Auf Durchzug schalten und gleichzeitig aufmerksam bleiben
Sich allem auch mal zu entziehen schlagen mittlerweile von Nachrichtenportalen bis Rap-Stars viele vor, Achtsamkeit liegt sowieso an der Tagesordnung. Meditation habe ich noch nicht ausprobiert, will ich aber auch nicht so recht. Und Musik ist gerade eben auch schwierig. In meinem Social-Feed erzählen Menschen in Medien und Privatpersonen davon, für welche Formen von Ablenkung sie gerade plädieren oder welche Mechanismen sie dafür nutzen. Ich selbst habe für mich noch keinen gesunden Mittelweg gefunden, der mir einerseits dabei hilft, den Kopf auszuschalten und gleichzeitig aufmerksam zu bleiben. Ich werde das antrainierte Gefühl nicht los, dass nicht-musikalische Ablenkung einerseits Berieselung ist, die bei mir aber auch dazu führt, dass ich einen Schlauch im Kopf abklemme, der zu platzen droht. Wo wird Ablenkung zur Ignoranz, wo wirft sie noch mehr Fragen auf und wo ist sie Entlastung? Wenn jemand Tipps hat, keep them coming my way. Bis dahin fahre ich mit der Devise, mir weiterhin ein Bauchgefühl anzutrainieren.

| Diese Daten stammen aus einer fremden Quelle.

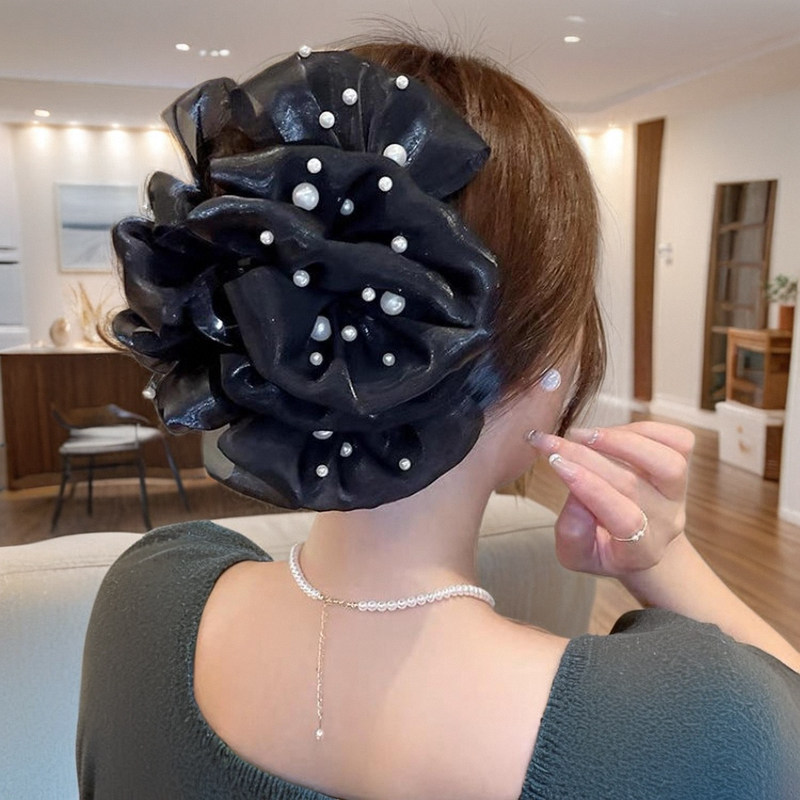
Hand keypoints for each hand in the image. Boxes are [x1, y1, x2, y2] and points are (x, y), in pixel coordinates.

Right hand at [527, 421, 694, 577]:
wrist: (637, 540)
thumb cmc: (601, 546)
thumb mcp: (574, 554)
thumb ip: (572, 533)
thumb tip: (576, 492)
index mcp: (642, 551)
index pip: (624, 518)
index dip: (589, 487)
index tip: (555, 463)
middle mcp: (667, 522)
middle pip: (633, 484)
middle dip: (586, 457)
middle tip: (553, 444)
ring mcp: (679, 494)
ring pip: (668, 461)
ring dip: (621, 440)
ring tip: (583, 435)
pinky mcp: (684, 467)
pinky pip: (678, 441)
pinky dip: (643, 429)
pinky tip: (609, 433)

Ich gebe mich dem Gedankenfluss hin und greife eben dann auf meine Playlist zurück, wenn ich Lust drauf habe, statt zu versuchen, mich krampfhaft zu entspannen. Sie werden schon wieder kommen, die Momente, in denen mich Songs wirklich entlasten, statt Platz für noch mehr Gedanken und Zukunftspanik zu machen.
Während der Pandemie wenden sich Menschen anderen Plattformen für Musik zu. Ob analoge auch immer noch dabei sind? Foto: Inga Seliverstova/Pexels
Studienergebnis: Wir alle hören weniger Musik
Vielleicht bin ich, gerade wo potenziell der nächste Lockdown bevorsteht, aber auch einfach wieder mal deutlich more basic als ich dachte: Die Forscher*innen einer im Wissenschafts-Journal „Marketing Science” veröffentlichten Studie fanden heraus, dass schon in den ersten Lockdowns 2020 der Konsum von gestreamter Musik bei Spotify weltweit deutlich zurückgegangen ist. Im Durchschnitt war das für zwei Drittel der Länder mit Lockdowns der Fall, hier streamten Menschen um 12,5 Prozent weniger. Für Spotify bedeutete das in den ersten drei Vierteln von 2020 Verluste von über 800 Millionen US-Dollar. Die Ursache läge laut Studie, ganz banal, zum Beispiel darin, dass viele Gelegenheiten zum Musikhören weggefallen seien, wie zum Beispiel das Pendeln zur Arbeit. Musik sei kein alleinstehendes Entertainment, sondern begleite uns eben bei Aktivitäten. Auch finanzielle Mittel, um Abos von Streaming-Portalen zu bezahlen, werden durch Einkommensverluste eingeschränkt. Den allgemeinen Erwartungen der Unterhaltungsbranche, Konsument*innen würden zuhause mehr auf Musikplattformen streamen als je zuvor, sind wir also fast alle nicht nachgekommen. Mit Lockerungen seien die Streaming-Zahlen dann logischerweise wieder angestiegen, heißt es weiter in der Studie. Neue Restriktionen dieser Tage könnten die Abwärts-Spirale aber erneut ins Rollen bringen. Empfehlung der Wissenschaftler*innen: Plattformen sollten sich neue Gedanken machen zu Promotion, Releases und Timing von Musik. Nicht nur ich habe also Interesse daran, dass viele Menschen gerade ihren musikalischen Rückblick teilen. Spotify und Co dürften es mehr sein denn je.
Dieser Text wurde anonym veröffentlicht.